You cannot sit at the left elbow of a treasure like Mrs. Schmit without picking up a few tricks of the trade along the way (like all good teachers – she’ll guide you in a search, but your hand must actually do the work – unless you pay her in sugar, then she’ll man the mouse herself). So in roughly double (or triple, but who’s counting) the time it would take us “together” – the microfiche archive of The Daily Harvest (our punny local paper) provided the basics for my tag-a-long passenger.
Tiffany (Roth) Grindle disappeared over the Fourth of July weekend in 1987 somewhere in the North Cascades National Park.
Delving further into public records (and the pastry box) I added a few more pieces to the picture. Mr. Grindle married Tiffany Roth in October 1985, and they purchased a home together in January 1986 (where he still lived) and in July 1994 (the standard seven years without a hint of life) he had Tiffany declared dead in absentia – almost to the day she disappeared.

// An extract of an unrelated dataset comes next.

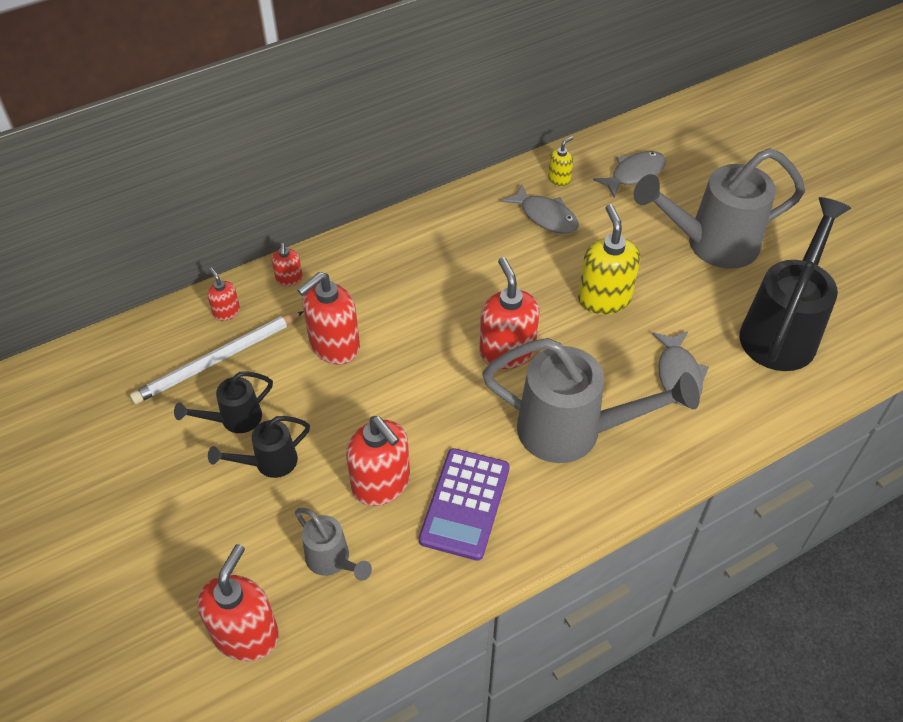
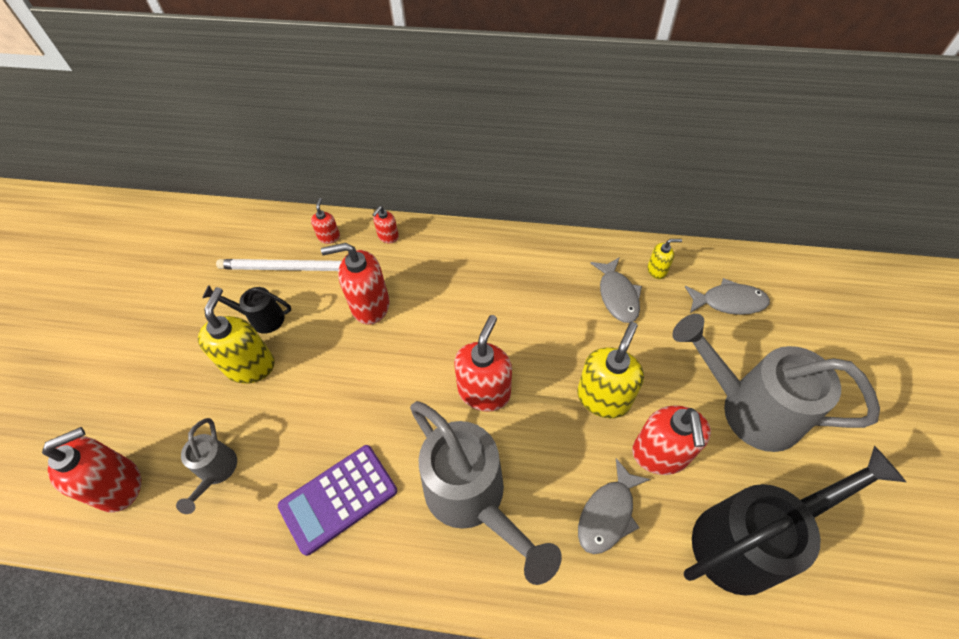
camera: 40 degrees right, 5 degrees up
black watering can [208,416,310,478] -> yellow soap dispenser [198,287,275,384]
red soap dispenser [346,416,410,506] -> red soap dispenser moved to [632,405,711,475]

The newspaper and public records supported large swaths of my unexpected passenger’s suppositions. However, the most crucial postulation remained utterly unsubstantiated, i.e., that he murdered her. None of The Harvest’s articles ever hinted in the general direction of foul play, let alone leveled an accusation. The consensus seemed to think that Tiffany got lost and died of heat exhaustion or in the wildfires – nature causes basically.
No one suspected Tiffany’s husband of any misdeeds, which fit her story.
Mulling this over (and eating another cookie) I skimmed over the rest of Mr. Grindle’s records. I found two entries somewhat revelatory, the first, a Phillip Roth transferred a piece of property to Mr. Grindle about ten years ago (a summer house I think, judging from the address). The second entry filed a year ago, gave Mr. Grindle power of attorney over the same Phillip Roth. So perhaps the support of Tiffany’s father kept the winds of doubt diverted – if nothing else it shows a continued relationship of some sort there.
Deciding I’d found what I could, the pastry box and I left the Library (much to the consternation of the volunteer, who’d hinted his willingness to take it off my hands). Stymied for the moment, I puttered my way home in the Princess – Beatrice’s map collection far outstripped the Library’s holdings, so I decided to wait until she got back for further research.
Which meant I needed to figure out which task to tackle next – call Sarah or move my boxes.